##### GIVEN PASSAGE #####

NEW YORK (AP) — Iraq's prime minister says his country's intelligence operation has uncovered a plot for an attack on subway systems in United States and Paris. Prime Minister Haider al-Abadi (HY'-dahr ahl ah-BAH'-dee) says he was told of the plot today, and that it was the work of foreign fighters of the Islamic State group in Iraq. Asked if the attack was imminent, he said, "Yes" -- and he added that the attack had not been thwarted. He says the United States has been alerted. The Iraqi leader spoke on the sidelines of a gathering of world leaders at the U.N.

WASHINGTON (AP) — A Pentagon spokesman says the U.S. military is looking into allegations that civilians were killed in U.S. and allied airstrikes in Syria. But he said they have no "credible" reporting that such deaths occurred. The Britain-based Syrian Observatory for Human Rights and activists in Syria say that some civilians were killed in airstrikes yesterday, possibly wives and children of militants.

##### MATERIAL #####

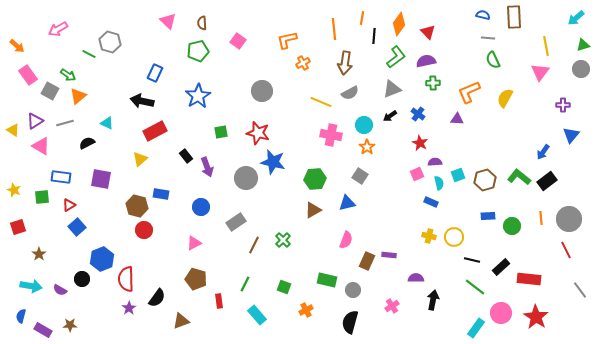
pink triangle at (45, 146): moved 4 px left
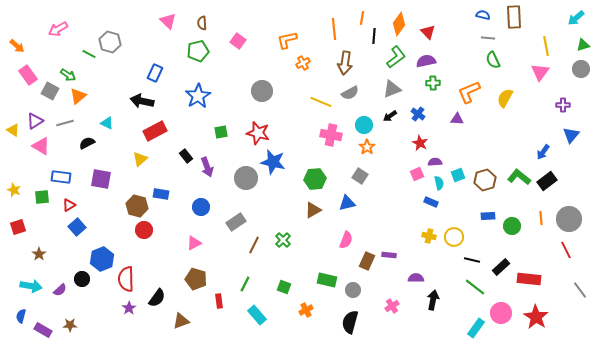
purple semicircle at (60, 290): rotated 72 degrees counterclockwise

#####

- TASKS TO COMPLETE:
1. In the news briefs, where did Iraq's prime minister speak about the subway plot?
2. Turn the paragraph of the news briefs that begins "WASHINGTON (AP) — A Pentagon spokesman" into a short bulleted list that keeps its main facts.
3. Carry on the news briefs from the point where they stop.
The data stand apart from the news briefs and are not part of them.

- EXPECTED RESPONSES:
1. On the sidelines of a gathering of world leaders at the U.N.

2.
- A Pentagon spokesman says the U.S. military is looking into claims that civilians were killed in U.S. and allied airstrikes in Syria.
- He said the military has no "credible" reports of such deaths.
- The Britain-based Syrian Observatory for Human Rights and activists in Syria say some civilians died in airstrikes yesterday.
- Those killed may have been wives and children of militants.

3.
ABUJA, Nigeria (AP) — Police in Nigeria say Islamic extremists have freed one of the schoolgirls who were kidnapped in April. But a community leader says she's too traumatized to identify herself. The name she's given isn't listed among those of the missing girls. More than 200 of the kidnapped girls are still missing.

UNITED NATIONS (AP) — President Barack Obama says the world is not doing enough to respond to a deadly Ebola outbreak that he says poses a "growing threat" to regional and global security. Obama spoke at a high-level meeting on Ebola at the United Nations. The World Health Organization says nearly 3,000 people have died in the outbreak sweeping through West Africa. The president says there is a "significant gap" between what's already been done to address the outbreak and what is needed.